Numa perspectiva consolidada, o EBITDA das Unidades de Negócio aumentou 12,8% face ao primeiro semestre de 2018, impulsionado por practicamente todos os negócios. Destaco, adicionalmente, a evolução favorável do EBIT das Unidades de Negócio, com um crescimento de 6,0%, e do Resultado Líquido Consolidado, com uma melhoria de 74,9%.

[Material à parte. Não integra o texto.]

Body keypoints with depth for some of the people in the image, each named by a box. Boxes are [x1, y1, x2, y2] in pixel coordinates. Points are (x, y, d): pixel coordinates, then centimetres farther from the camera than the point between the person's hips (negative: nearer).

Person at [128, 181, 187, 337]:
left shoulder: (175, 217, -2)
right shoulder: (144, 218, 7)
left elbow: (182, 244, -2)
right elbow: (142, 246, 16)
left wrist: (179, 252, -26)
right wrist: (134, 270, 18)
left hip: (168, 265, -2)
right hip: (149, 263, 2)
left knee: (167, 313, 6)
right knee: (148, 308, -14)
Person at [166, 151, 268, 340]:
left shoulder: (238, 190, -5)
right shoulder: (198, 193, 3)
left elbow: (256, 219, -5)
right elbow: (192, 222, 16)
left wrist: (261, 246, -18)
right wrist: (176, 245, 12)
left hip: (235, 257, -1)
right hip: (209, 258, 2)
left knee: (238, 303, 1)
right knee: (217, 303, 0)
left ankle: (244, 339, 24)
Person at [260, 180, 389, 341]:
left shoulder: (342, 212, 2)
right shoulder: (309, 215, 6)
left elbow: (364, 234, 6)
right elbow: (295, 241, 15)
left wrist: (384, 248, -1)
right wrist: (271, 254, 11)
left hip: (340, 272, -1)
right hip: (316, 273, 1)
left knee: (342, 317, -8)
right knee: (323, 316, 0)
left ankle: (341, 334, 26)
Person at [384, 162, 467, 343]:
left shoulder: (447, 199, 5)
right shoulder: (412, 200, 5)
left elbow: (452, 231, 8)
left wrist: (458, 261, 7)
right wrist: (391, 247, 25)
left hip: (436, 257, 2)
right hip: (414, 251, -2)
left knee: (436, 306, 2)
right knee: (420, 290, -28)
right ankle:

Em Energia, o EBITDA que registámos no segundo trimestre do ano foi o mais alto desde o início de 2018 e permitiu-nos alcançar uma margem de 34%, 4,5pp acima do trimestre homólogo. No Fitness, com a aquisição da Cadeia Urban Fit, estamos em condições de nos afirmarmos como um dos líderes de mercado. Em Hotelaria, aumentámos o Volume de Negócios e o EBITDA, quer numa lógica trimestral, quer numa lógica acumulada, o que permite encarar com optimismo o terceiro trimestre, o mais importante do ano em termos de sazonalidade. Não posso deixar de mencionar o desempenho positivo das Operações em Tróia, que beneficiaram de um aumento da afluência na Península. Em Refrigeração & AVAC, melhorámos em 6,3% o EBITDA no primeiro semestre do ano, não obstante a diminuição verificada no Volume de Negócios. Na Adira, os esforços que temos vindo a implementar ao nível da restruturação da empresa, em especial, da equipa comercial, começam agora a apresentar alguns sinais de recuperação, visível no valor de encomendas do segundo trimestre do ano, o mais alto dos últimos 10 trimestres.

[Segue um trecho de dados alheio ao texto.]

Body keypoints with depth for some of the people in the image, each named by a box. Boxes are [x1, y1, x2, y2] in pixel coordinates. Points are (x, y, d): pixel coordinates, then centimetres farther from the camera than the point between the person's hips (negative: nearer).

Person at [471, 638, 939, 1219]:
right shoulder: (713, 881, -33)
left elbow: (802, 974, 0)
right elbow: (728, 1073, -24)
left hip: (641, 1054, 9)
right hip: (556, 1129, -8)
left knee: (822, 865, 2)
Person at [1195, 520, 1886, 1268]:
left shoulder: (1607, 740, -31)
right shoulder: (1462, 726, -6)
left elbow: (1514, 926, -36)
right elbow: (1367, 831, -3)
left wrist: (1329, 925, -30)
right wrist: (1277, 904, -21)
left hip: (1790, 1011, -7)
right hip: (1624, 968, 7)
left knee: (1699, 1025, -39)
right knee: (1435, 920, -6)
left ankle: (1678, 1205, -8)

Na unidade de Activos Imobiliários registámos, no primeiro semestre do ano, 11,9 milhões de euros em escrituras de compra e venda, sendo o montante global de Reservas e CPCVs em carteira já superior a 44 milhões de euros. Acredito que estamos no caminho certo para encerrarmos mais um ano de forte actividade ao nível da monetização de Activos Imobiliários.
A dívida financeira líquida situou-se em 144,7 milhões de euros no final de Junho de 2019. Mantemos uma estrutura de capital adequada, não obstante o investimento realizado, que ascende já a 22,1 milhões de euros, e a distribuição de dividendos, no valor de 18,5 milhões de euros, ocorrida em Maio de 2019.

Possuímos um modelo de gestão de portefólio cada vez mais robusto, que assenta na gestão activa de um conjunto diversificado de negócios em constante evolução e continuaremos, ao longo de 2019, muito empenhados em implementar a nossa estratégia, gerando valor económico e social sustentável.”